26 dares in my best dress, fearless

Left: little me at 6 years old | Right: older me twenty years later…(yes, I don’t wear dresses usually but I dressed up for the occasion ;)

Another trip around the sun and now, I’m a little past my mid twenties (ahhh, screaming)! In typical Cecilia fashion, the annual birthday blog has arrived. So last week, I asked 26 friends for some truth and dares (well, sort of). For this upcoming year, my friends have so kindly indulged me by taking the time to reflect with me on what courage looks like in their own lives, how they define courage, and what they hoped I could have more courage to do.

I got to reflect with my friends on courage. And if I could sum up as best as I can what they shared with me. It’s this. Courage is about taking steps to prioritize one’s authentic self whether that includes reinvention or pursuing something unconventional in recognition of how difficult it is but to push through and being intentional in doing so. Courage is about fighting in what you believe to be right. Standing up for one’s values even when it is hard to do so. Courage is about being actively engaged in making choices to navigate life’s obstacles or uncertain outcomes in pursuit of a goal. Courage is pursuing a course of action you believe in despite it being very difficult or painful or very risky. Courage is finding that healthy balance of being okay with where you are but also finding that sweet spot of just outside of your comfort zone to pursue new beginnings or to continue sticking it through the difficult chapter. Courage is recognizing that there is nothing you can’t accomplish. It’s about taking the leap and understanding the potential consequences and failures that come with it, but doing it anyways. Courage is about finding out who you are, making room for who you are, and finding your voice.

**What you need to do**
A: According to the birthday post, how many friends did the writer ask for truth and dares?
B: Copy the birthday post word for word from "Another trip around" to "courage to do.".

**Data**

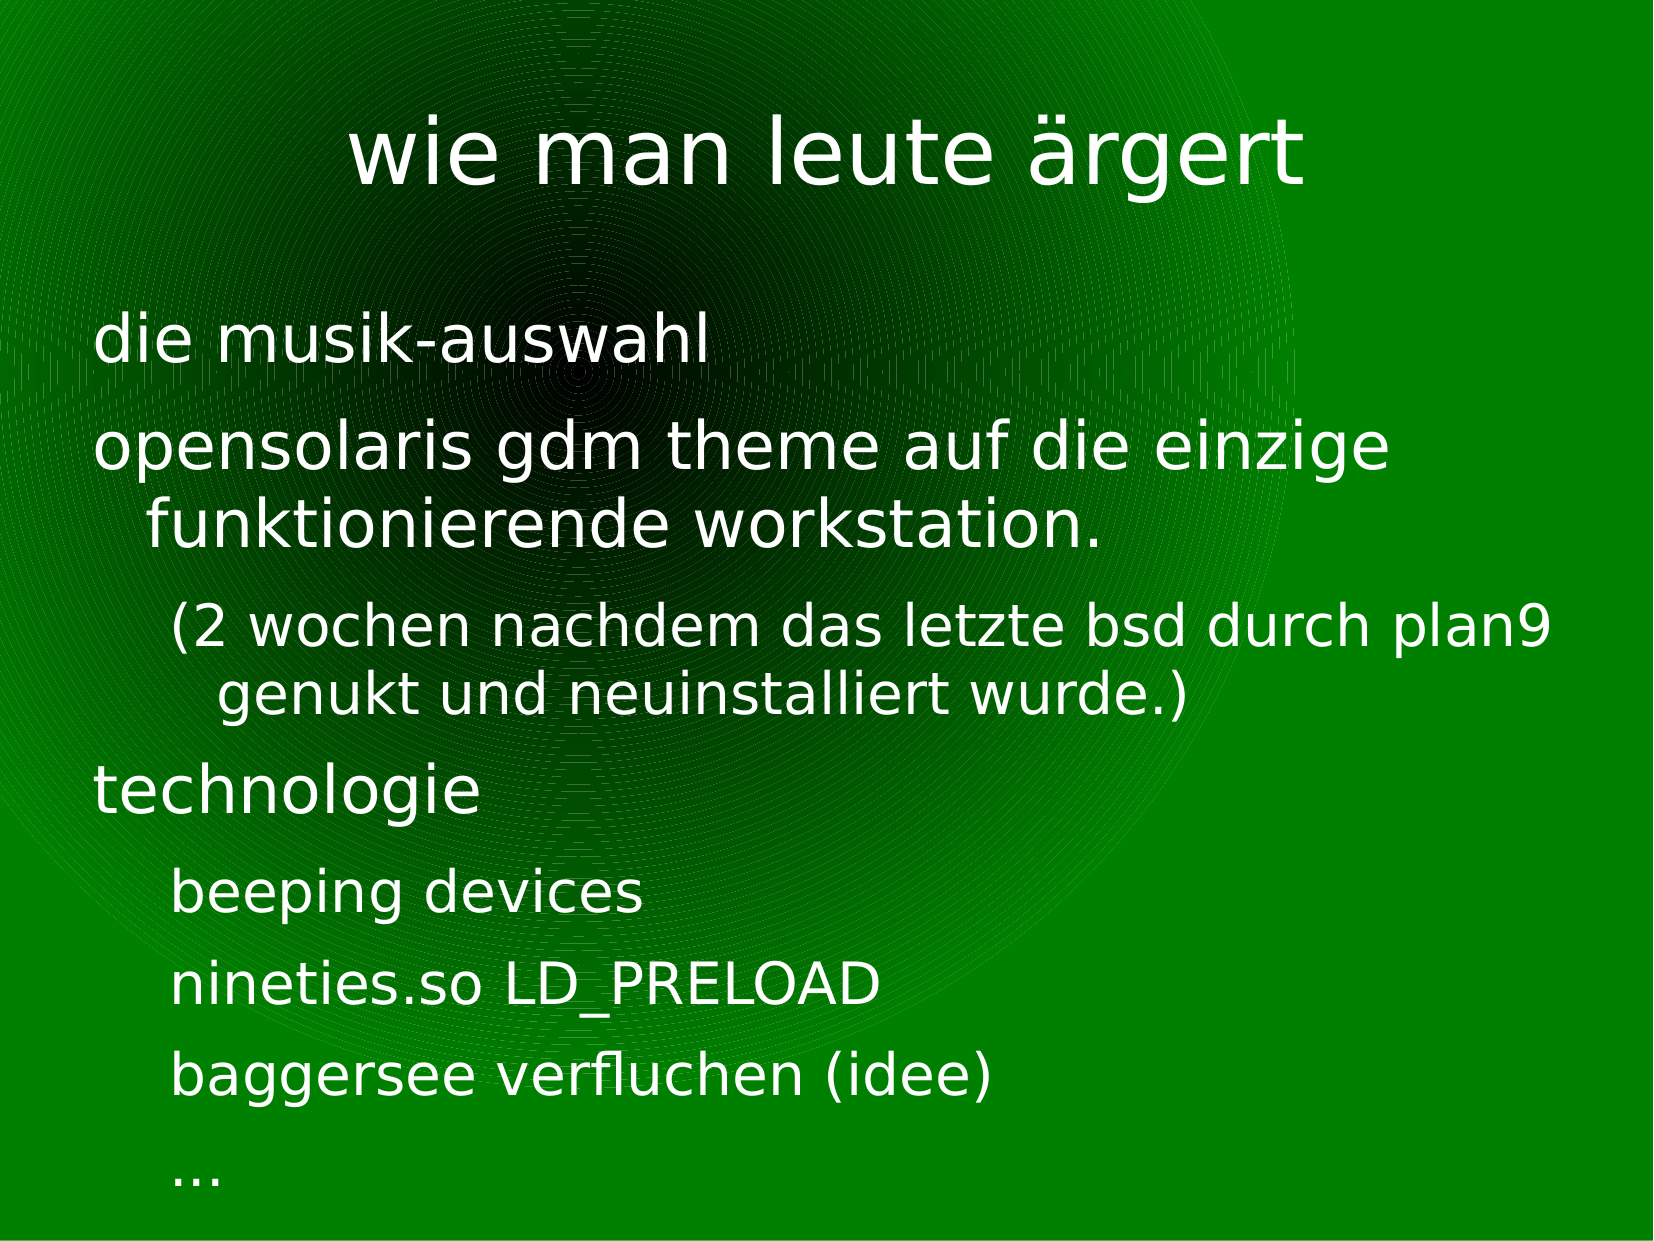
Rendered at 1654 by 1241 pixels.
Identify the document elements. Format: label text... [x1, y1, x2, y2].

**Answers to the problems**
A: 26 friends.

B:
Another trip around the sun and now, I’m a little past my mid twenties (ahhh, screaming)! In typical Cecilia fashion, the annual birthday blog has arrived. So last week, I asked 26 friends for some truth and dares (well, sort of). For this upcoming year, my friends have so kindly indulged me by taking the time to reflect with me on what courage looks like in their own lives, how they define courage, and what they hoped I could have more courage to do.